[Requisitos del ejercicio]
1. Reescriba de forma más breve el párrafo de la columna sobre la pandemia en el Perú que empieza con «Es lamentable que, durante una crisis», conservando sus datos principales.
2. Responda brevemente, a partir de la columna sobre la pandemia en el Perú, las siguientes preguntas:
(a) ¿En qué fecha se informó sobre el caso cero por coronavirus en el Perú?
(b) ¿Quién llegó tras la vacancia de Martín Vizcarra?
(c) ¿Cuántos infectados hubo en la última semana del 2021?
3. Prolongue la columna sobre la pandemia en el Perú a partir de su último párrafo, manteniendo el mismo tono y la primera persona del plural.

[Fragmento del documento]
◇ ◇ ◇ ◇ ◇

Recuerdo el 15 de marzo de 2020. Se informó sobre el caso cero por coronavirus en el Perú. Quizá había miles de casos, pero para nosotros fue el inicio de un paréntesis que no se cierra hasta hoy. Perdimos a muchos de los nuestros y lo he visto de cerca. Pasamos de la actividad al sedentarismo, de una vida social constante a comunicarnos mediante una pantalla, de una economía asfixiante a una nula, de una política inestable a una crisis que no cesa.
El confinamiento fue abrumador hasta que terminó. Algunos se olvidaron de la enfermedad —me incluyo en ello—, otros tomaban las precauciones al pie de la letra, a veces en exceso. Es difícil que te arrebaten un estilo de vida y comiences de cero. Sin embargo, la debacle política nos remeció a todos, hayamos estado o no de acuerdo con la vacancia de Martín Vizcarra. Llegó Francisco Sagasti y se escribió otra historia, otra ola de contagios.

Cuando arribó el primer lote de vacunas hubo algarabía por doquier y no es para menos: el cuerpo de salud estaría protegido. Poco a poco, el resto también. No obstante, estamos acostumbrados a que no duren las buenas noticias. Nunca falta quienes se saltan la fila, aquellos funcionarios que se inocularon a espaldas de la población. Para no perder la costumbre, entre ellos estaba «el lagarto»; aunque siempre habrá un crédulo que salga a su favor, ¿o me equivoco?
Es lamentable que, durante una crisis que arrebata vidas a diario, existan conductas sucias, nefastas, atroces. Hasta el momento en el que escribo esta columna, hay más de 200 mil compatriotas muertos y 2 millones de contagiados. Tenemos la tasa de mortalidad máxima en el mundo y, pese a que actualmente la mayoría cuenta con dos o tres dosis de protección, los contagios volvieron a aumentar. Récords deplorables en medio de una situación terrorífica.

Nos sacaron de la realidad alternativa que estábamos formando: reuniones, fiestas y celebraciones de Navidad o Año nuevo. Los 14 688 infectados en la última semana del 2021 fueron el polo a tierra que necesitábamos. Tampoco lo vamos a negar. Queremos nuestra vida de vuelta y hemos ido a por ella sin excepciones. No sabemos donde encontrarla, pero nos basta con escapar de la rutina y las asfixiantes mascarillas que se han convertido en accesorios.

◇ ◇ ◇ ◇ ◇

[Material extraído]
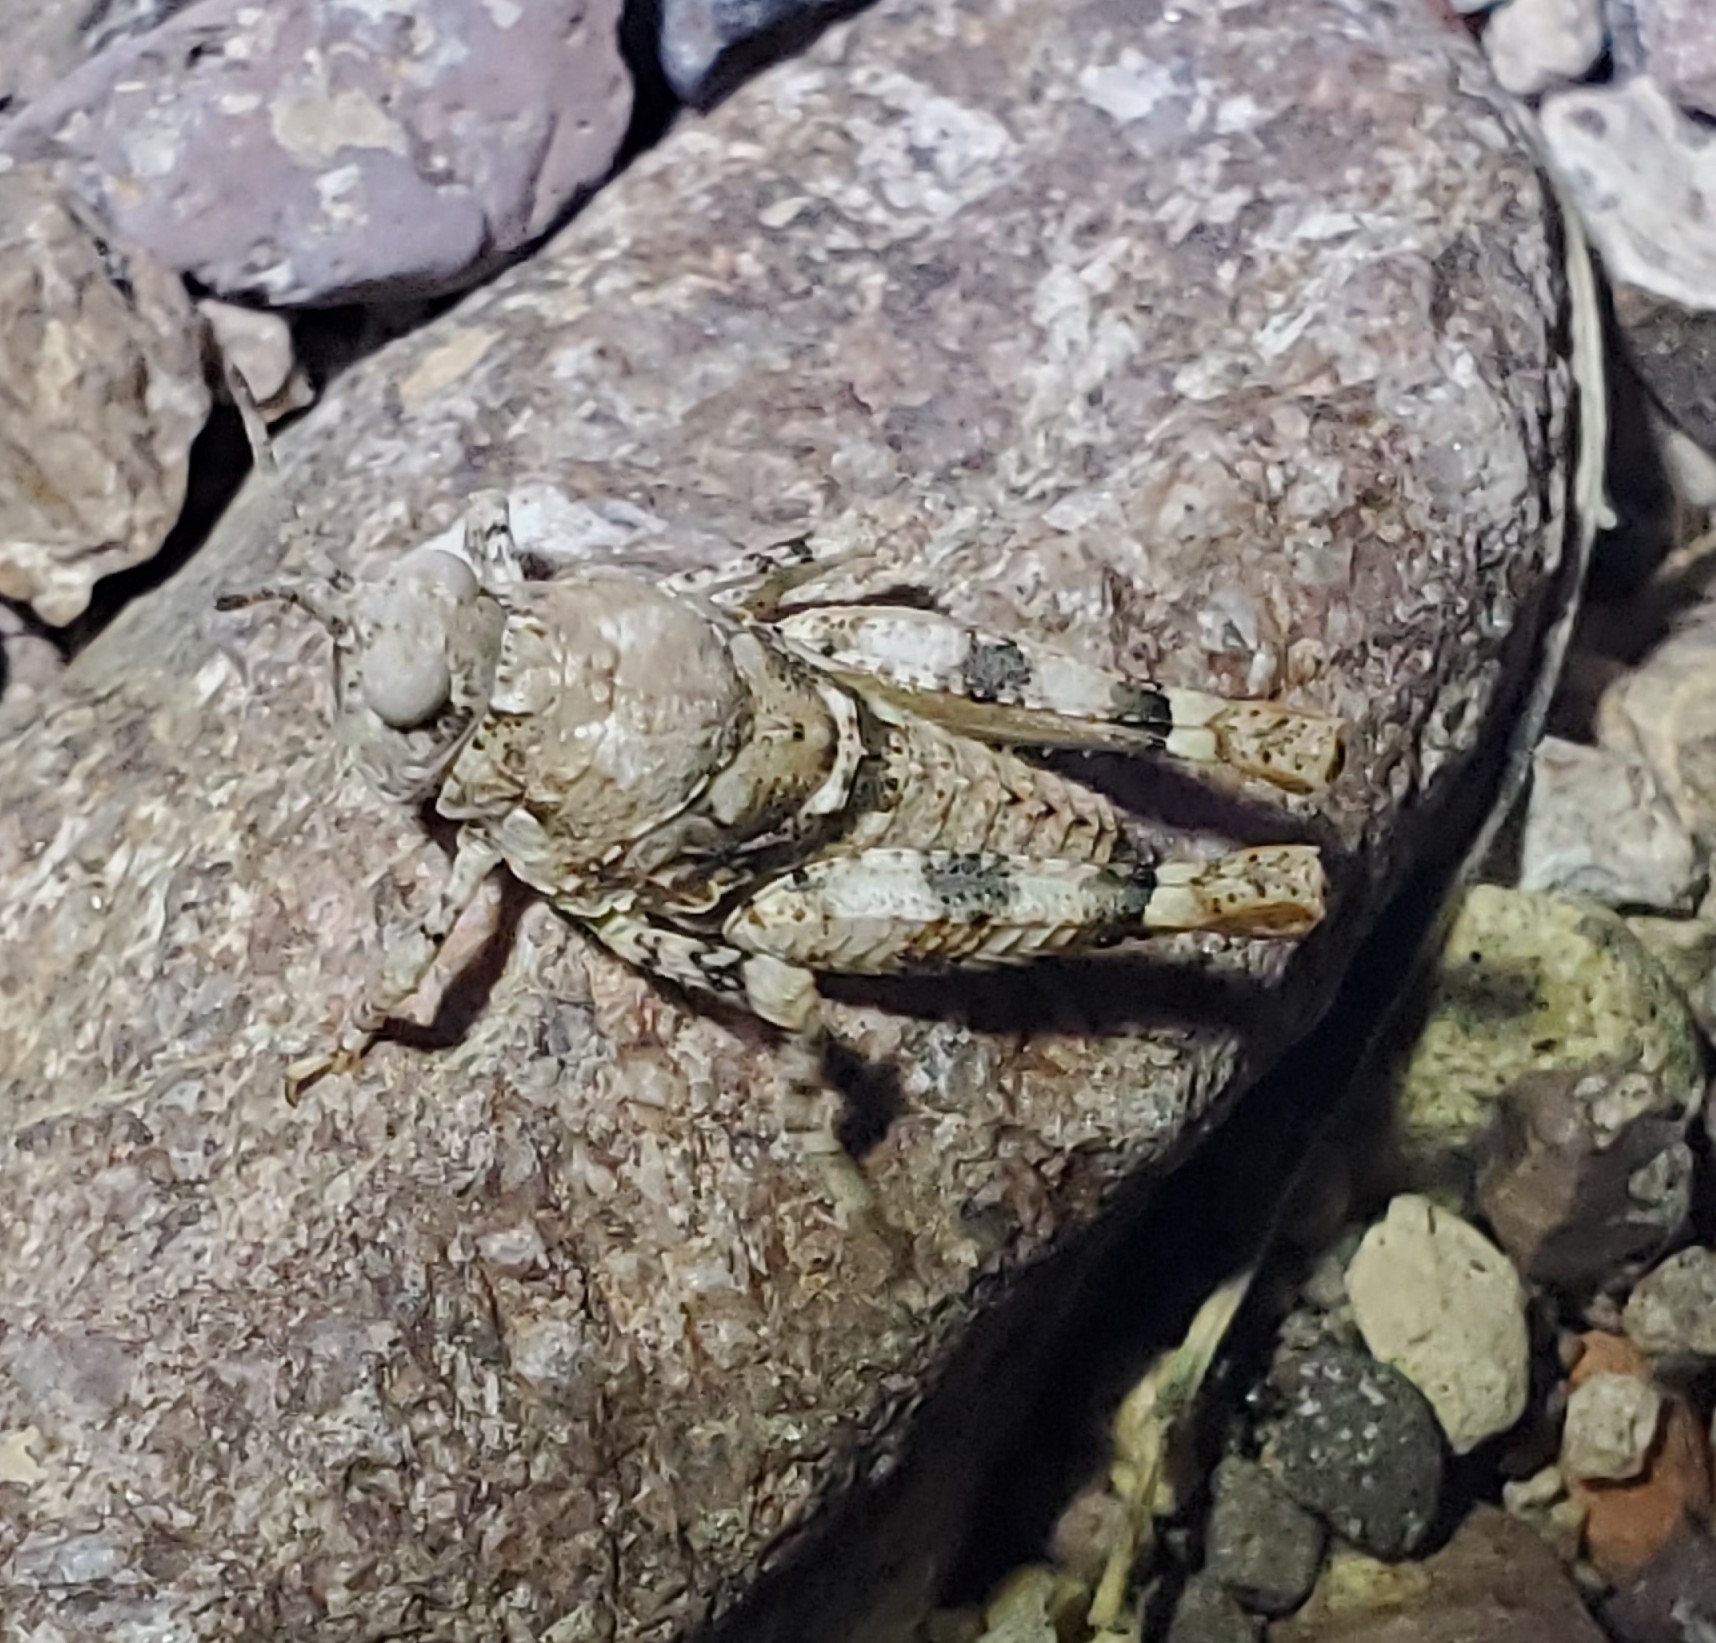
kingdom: Animalia
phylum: Arthropoda
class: Insecta
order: Orthoptera
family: Acrididae
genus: Cibolacris
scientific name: Cibolacris parviceps
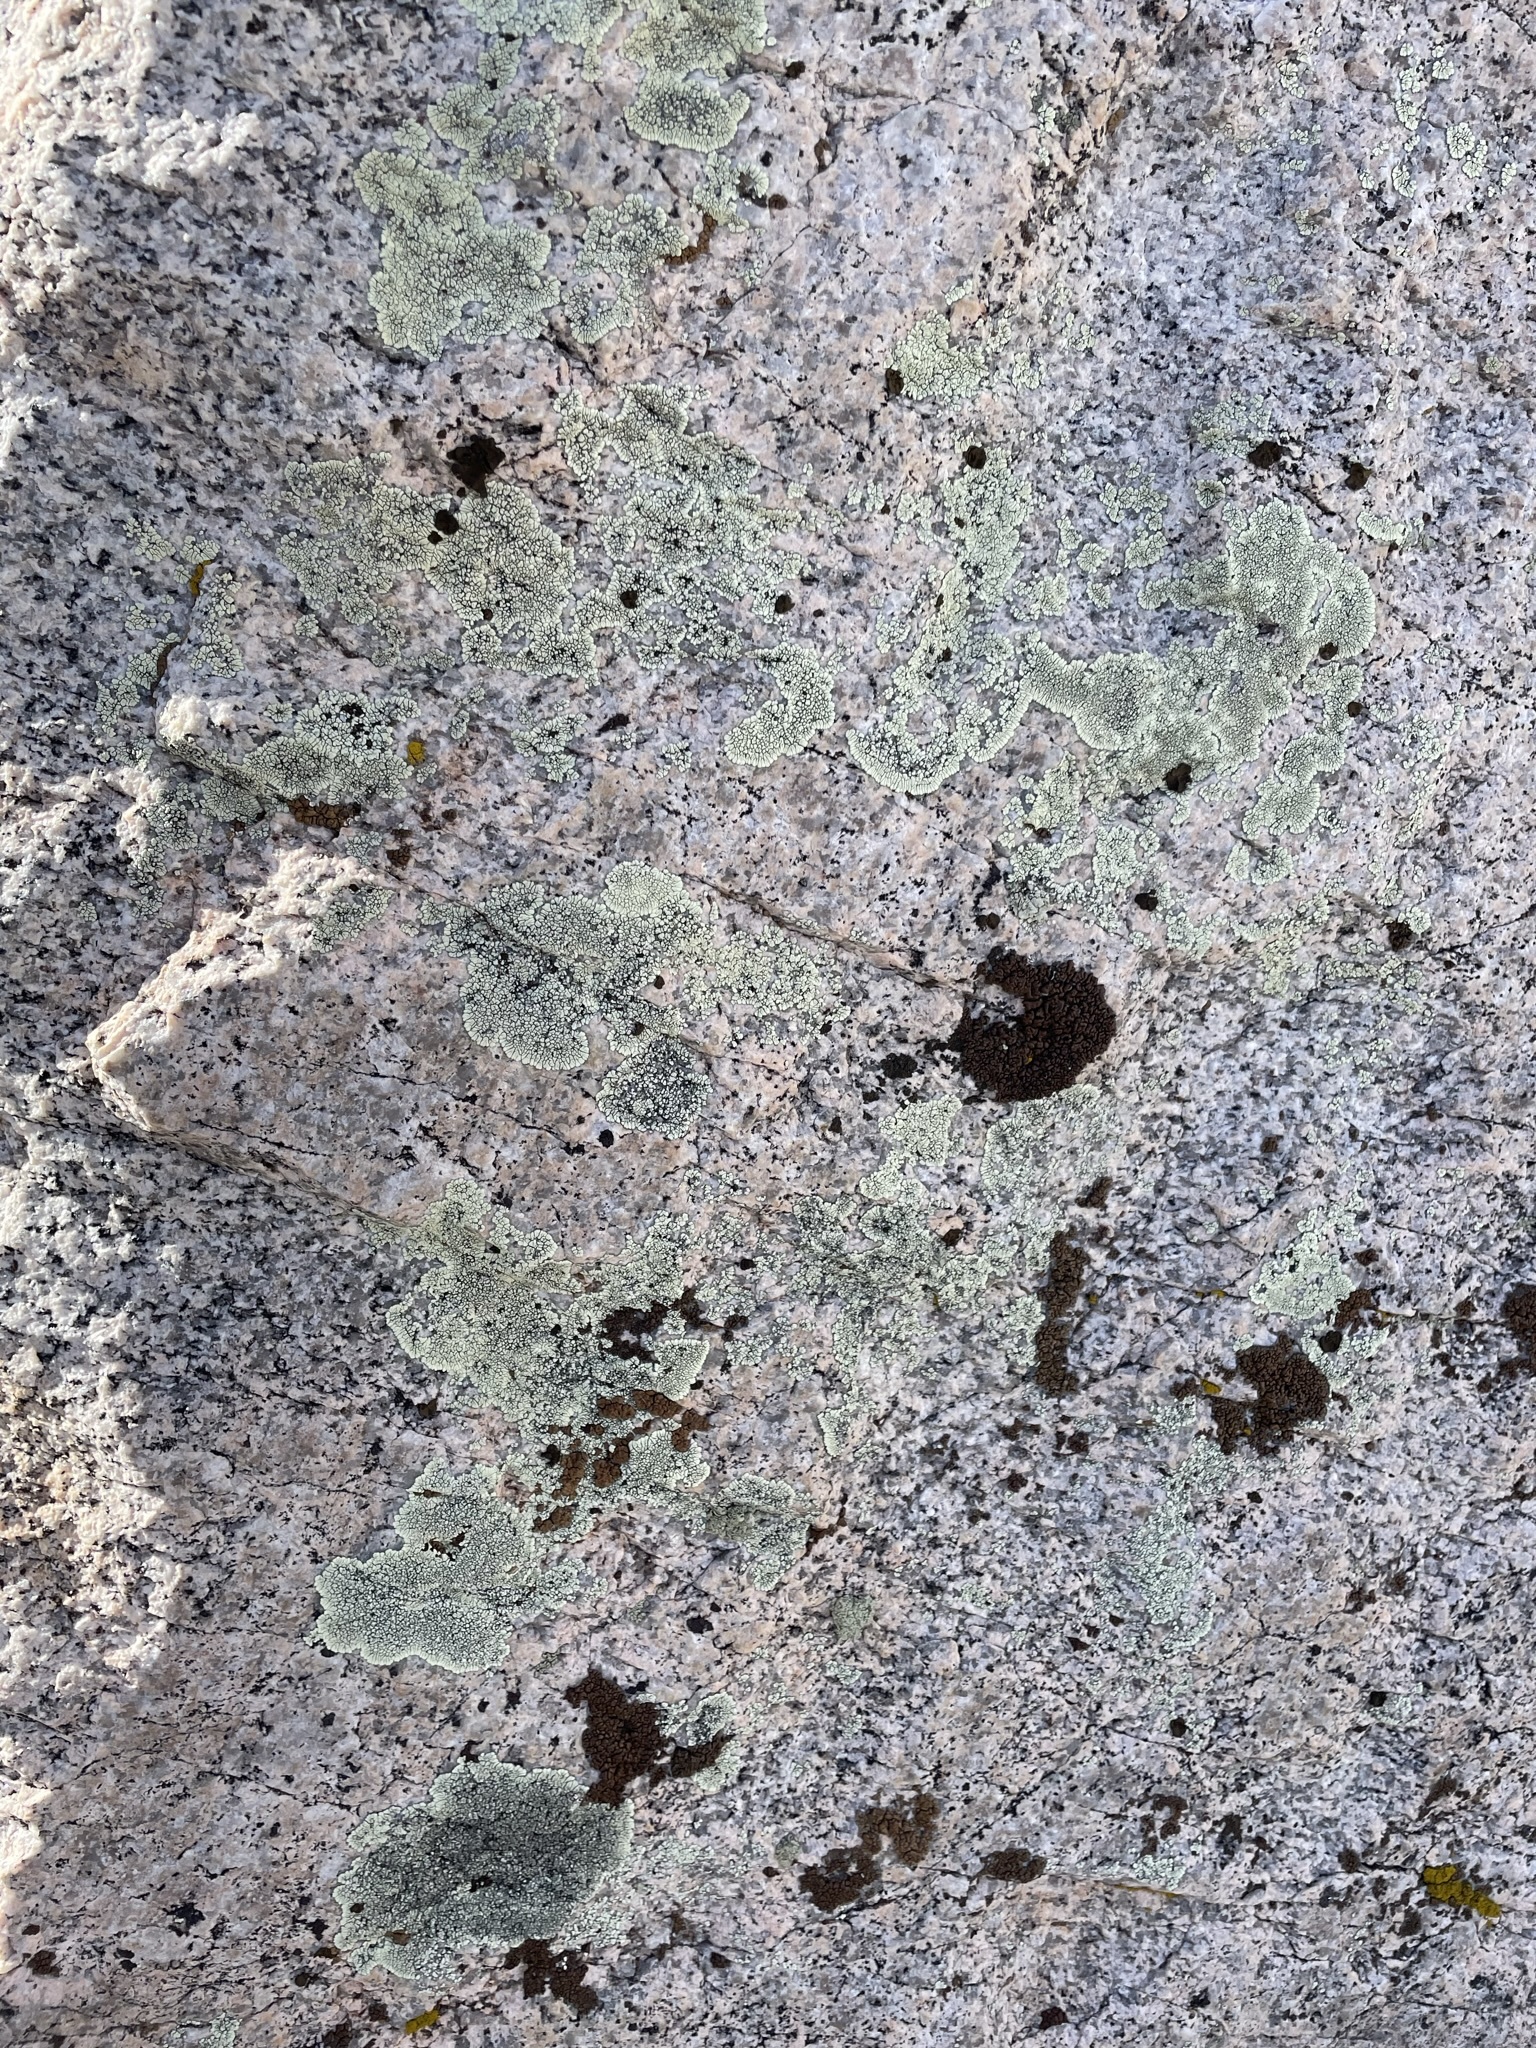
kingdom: Fungi
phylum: Ascomycota
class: Lecanoromycetes
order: Caliciales
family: Caliciaceae
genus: Dimelaena
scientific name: Dimelaena oreina
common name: Golden moonglow lichen
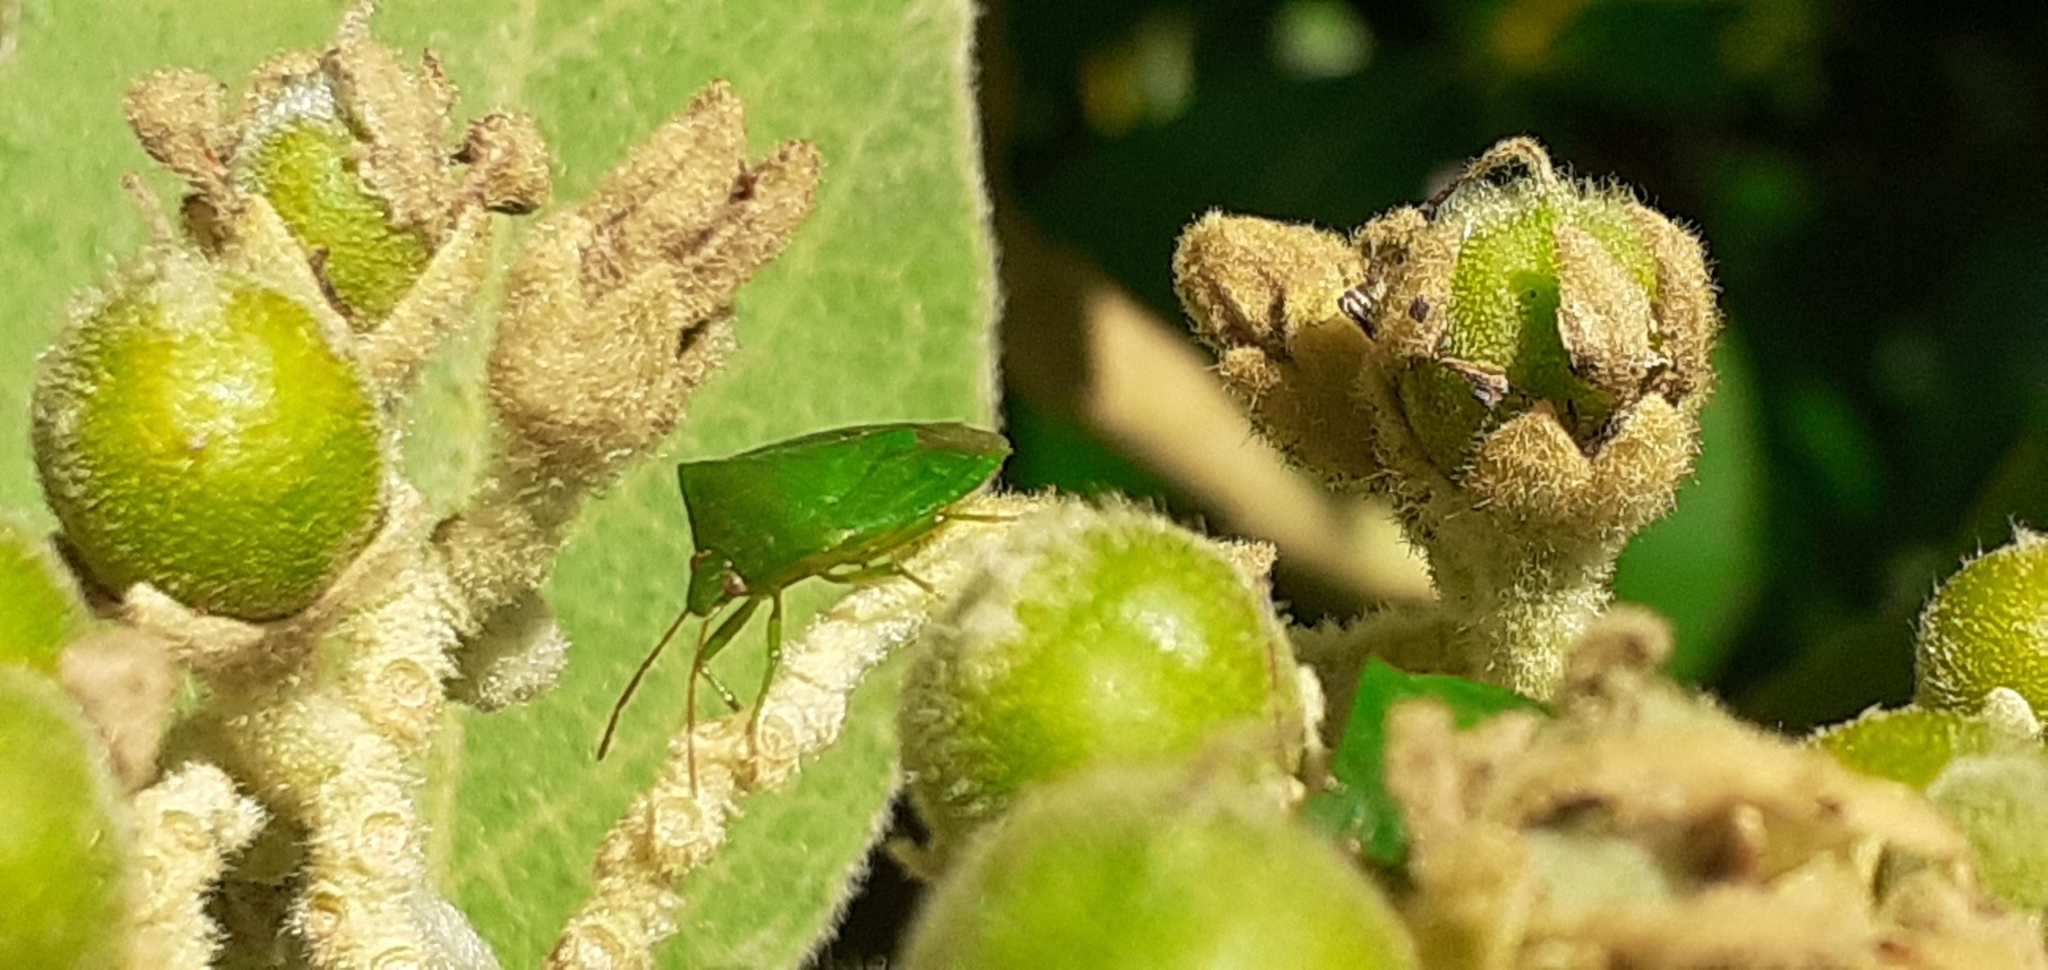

◇ ◇ ◇ ◇ ◇

[Respuestas por tarea]
1. Es lamentable que, en una crisis que cobra vidas a diario, existan conductas atroces. Al escribirse la columna había más de 200 mil compatriotas muertos y 2 millones de contagiados. El país tiene la tasa de mortalidad más alta del mundo y, aunque la mayoría cuenta con dos o tres dosis, los contagios volvieron a aumentar.

2.
(a) El 15 de marzo de 2020.
(b) Francisco Sagasti.
(c) 14 688.

3.
Caímos en la ilusión. Ahora despertamos en medio de una tercera ola que nos está afectando a todos, en especial a los no vacunados pues, en el último semestre del año, el 90% de los muertos fueron ellos. Este es un debate aparte. «Ómicron» pasó a ser la variante que predomina, se expande y camufla como un resfriado común. Regresa la inmovilización social obligatoria a las 11:00 pm, aunque no creo que esto sirva de algo en un país que pide a gritos reactivación, no estancamiento. Avanzamos pequeños pasos, pero volvimos a retroceder. En realidad, quizá nunca avanzamos.

«Delta», «Ómicron», «Flurona» y, recientemente, Francia identificó una nueva variante con 46 mutaciones: «IHU». Más cepas, contagios y muertos. Es de nunca acabar. Hace poco conversaba con el destacado escritor y periodista, Eloy Jáuregui. «Existen muchos escritos sobre el coronavirus, pero no tienen remate porque nadie sabe el final», dijo. Me atrevo a escribir sobre ello por primera vez a pesar de no tener la menor idea de qué va a pasar mañana. Quizá caigo en la ignorancia o hago el intento de percibir un desenlace onírico positivo. Describo los pensamientos de una crisis, una temporada inacabada.